En peu d'années le terme "manuscrit" est devenu impropre : plus personne ne livre un texte écrit à la main. Non seulement impropre mais contradictoire : aucun manuscrit soumis à un éditeur ne doit être manuscrit, c'est expressément signalé ; exemple de mot dont le processus de fossilisation s'est opéré en une décennie sous nos yeux. Conservons-le le plus longtemps possible : "tapuscrit" arrive. (p. 33)
On rêve d’une longue et mystérieuse femme, une petite exubérante et rigolote vous attrape.
Mais enfin quelle part la vérité historique tient-elle dans ce récit ? Surtout comment agit l'éditeur face à un document de ce type ? Vérifie-t-il un tant soi peu l'authenticité du contenu ? Doit-il lever une armée d'érudits pour enquêter ? Privilégie-t-il la rigueur intellectuelle ou se laisse-t-il porter par ce beau scénario ? Ce malaise ressenti face aux manuscrits romanesques est ici amplifié, l'absence de référence, de glissières de sécurité, déroute. Finalement, lecteur au lieu qu'éditeur, c'est enviable ; ça a aussi du bon, l'innocence.

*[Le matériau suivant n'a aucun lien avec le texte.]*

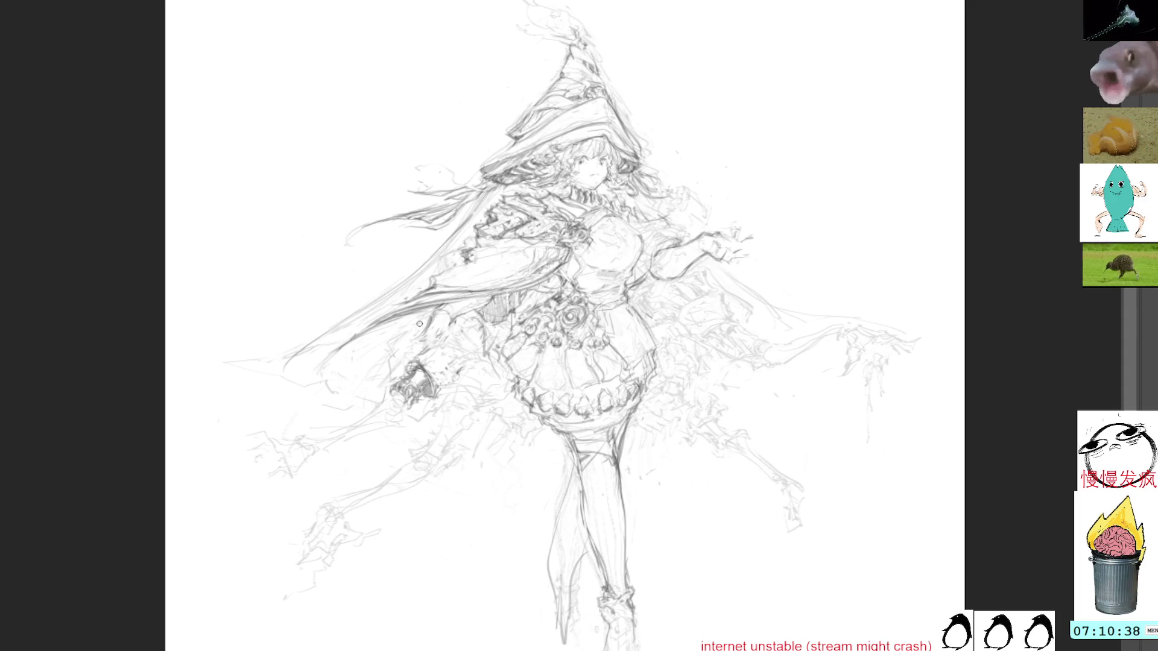
pyautogui.moveTo(423, 362); pyautogui.dragTo(439, 351)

"Je m'étais préparer à devoir argumenter, ergoter sur des manuscrits d'une valeur moyenne : ce n'est pour ainsi dire jamais le cas. La plupart étant navrants, l'échelle des critères s'en trouve modifiée, de graduelle et tempérée elle devient convulsive, déréglée, un texte honnête se pare de vertus abusives, l'argumentation développée en sa faveur devient outrée.
Je mesure cette originalité de l'écriture, probablement l'une des rares expressions artistiques ne relevant d'aucune formation académique, ne requérant ni qualification, ni épreuve probatoire, ni expérience graduée ; cette dispense est clamée, revendiquée : l'écriture ne s'apprend pas ! Si les fondamentaux en sont dispensés durant la scolarité, la seule lecture personnelle est censée développer les dispositions à l'écriture. Les gens lisent, donc se sentent naturellement en droit d'écrire. : imagine-t-on un simple mélomane frapper à la porte d'un orchestre ?
La certitude qu'une plongée introspective remontera à coup sûr son lot de pépites en surface, l'exaltation contemporaine pour la singularité, la fascination pour son nombril, entretiennent plus que jamais cette volonté de participer au concert commun ; et il est vrai que les précédents ne manquent pas, ils s'affichent sur les murs de la cité.
La lecture donc, comme terreau de l'écriture : le résultat, dans le strict domaine de la fiction, peut pourtant s'avérer inversement proportionnel aux masses de lecture qui la nourrissent."
Les manuscrits, pour le moment, n'envisagent plus guére l'angle retrospectif : hors quelques timides plongées dans des époques récentes, à portée de main, notamment les fantasmatiques sixties, c'est surtout le présent le plus contemporain, le proéminent, le boursouflé "aujourd'hui" qui est décrit ; cela parle à tout le monde et simplifie l'approche documentaire .
L'incident se termine dans la bienséance, les échanges gracieux, me voila rassuré : le prestigieux monde éditorial n'est pas épargné par le grabuge, les mesquineries et entourloupes de tous calibres.
Mais un livre a-t-il nécessairement besoin d'être lu? Sa tangibilité nourrit tout autant l'imaginaire de son détenteur, comme un flacon de parfum exhale par sa seule forme évocatrice ses fragrances.
Ce manuscrit exonère tous les autres : soudain l'apparition d'un ressenti oublié, le plaisir. Enfin une lecture, c'est à dire la captation de toute pensée par le récit qui se déploie sous vos yeux.